Of course, Greenberg isn't one to roll over and play dead. He has top legal representation, including David Boies, who led the government's antitrust prosecution of Microsoft Corp. (MSFT ), and Martha Stewart's defense attorney, Robert G. Morvillo. The legal team is expected to argue that there was nothing illegal about trying to place AIG's results in the best light, that the relevant accounting rules are both complex and vague, and that all of the company's results were approved by both internal accountants and the company's independent auditor, PricewaterhouseCoopers.
But Spitzer's team is likely to argue that sign-offs by accountants or auditors don't absolve Greenberg or Smith of responsibility for the financial statements. They argue that the actions cited in the complaint were deliberate attempts to mislead investors about AIG's true financial condition -- and thus clear-cut violations of the Martin Act and other state fraud statutes. A centerpiece of their argument is the accusation that Greenberg personally initiated a scheme to inflate AIG's loss reserves through a phony $500 million reinsurance deal with General Re Corp., a unit of Warren E. Buffett's Berkshire Hathaway Inc. (BRKA ). The government cites a phone call by Greenberg to Gen Re in which, it says, Greenberg insisted that the proposed deal be riskless for AIG. If true, that means Greenberg planned a deal from the start that would not qualify as reinsurance. Spitzer also cites documents that were apparently fabricated afterward to disguise the nature of the deal -- evidence that the participants felt they had something to hide. And to show that the gambit truly misled investors, Spitzer cites reports by stock market analysts who were impressed by the apparent increase in reserves.
Shareholders of insurance companies get nervous when the core underwriting business loses money. Spitzer says AIG disguised underwriting losses by making them appear to be losses on investments, which are less worrisome to shareholders. He also says Greenberg concealed AIG's ownership of offshore affiliates, onto which the company dumped losses. Both charges cite numerous internal memos addressed to Greenberg, plus testimony by AIG executive Joseph Umansky, who says the boss was closely involved.
Spitzer also presents evidence that Greenberg was highly motivated to cheat. The complaint alleges that Greenberg obsessively monitored AIG stock and ordered his traders to buy shares to prop it up -- in one case after the 3:50 p.m. deadline past which companies cannot buy their own shares. Spitzer calculates that every $1 change in the price of the stock erased or added $65 million to Greenberg's net worth.

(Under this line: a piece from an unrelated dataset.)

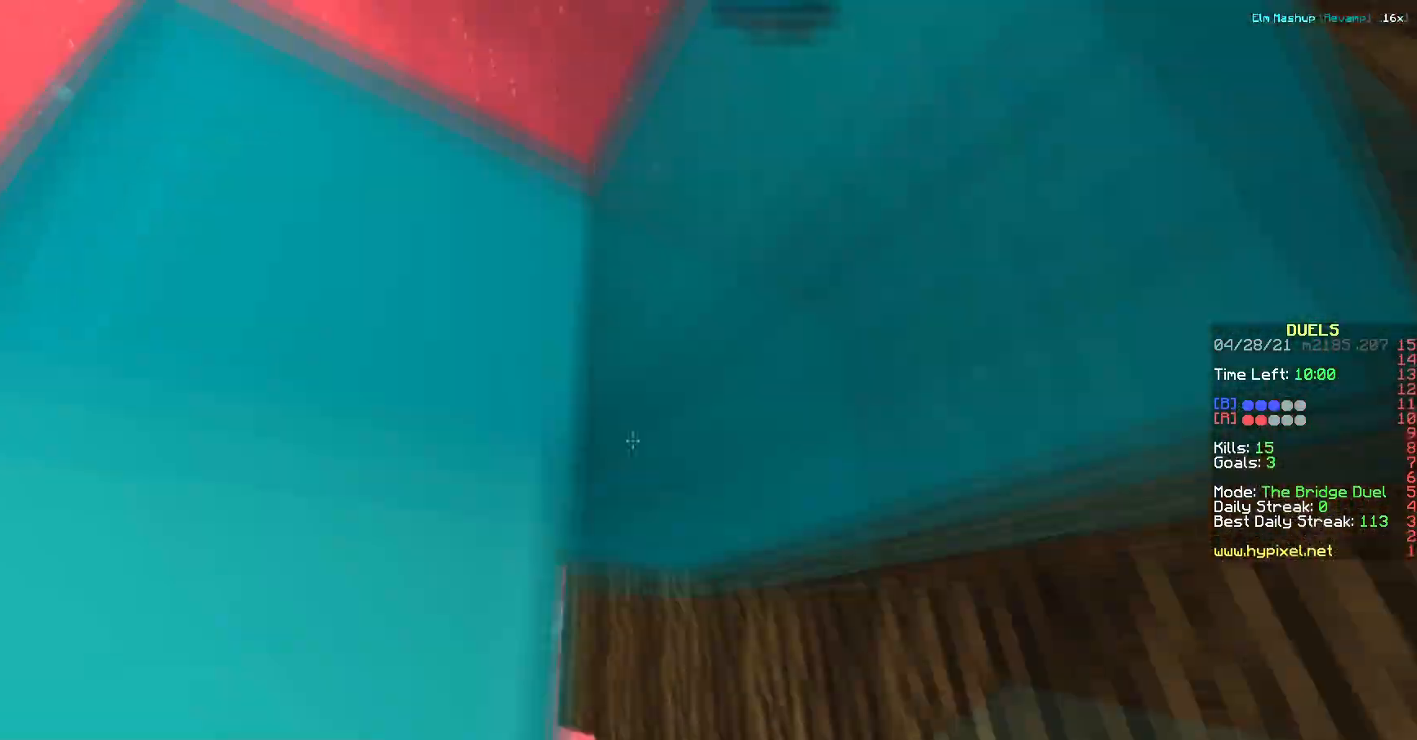
{"keys": ["a"], "events": [[33, "w", "down"], [116, "d", "down"], [333, "d", "up"], [367, "a", "down"], [483, "w", "up"]]}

Some of the most egregious alleged conduct had nothing to do with arcane accounting shenanigans. The complaint, for instance, cites memos and interview notes to show that Greenberg ignored his attorneys' warnings that the company was breaking the law by underreporting its premium income from workers' compensation policies. Doing so, Spitzer alleges, enabled the company to undercontribute to worker's compensation funds and underpay taxes on workers' comp premiums. A former general counsel, newly arrived in 1991, interviewed employees about whether AIG was complying with the law on workers' comp premiums. According to the counsel's notes, one employee said he told Greenberg that "if we were legal, we wouldn't be in business." Greenberg "began laughing and that was the end of it."
That's the kind of stuff prosecutors love to throw at a jury. Now, Spitzer's critics and defenders alike may finally find out whether it's actually enough to win one over.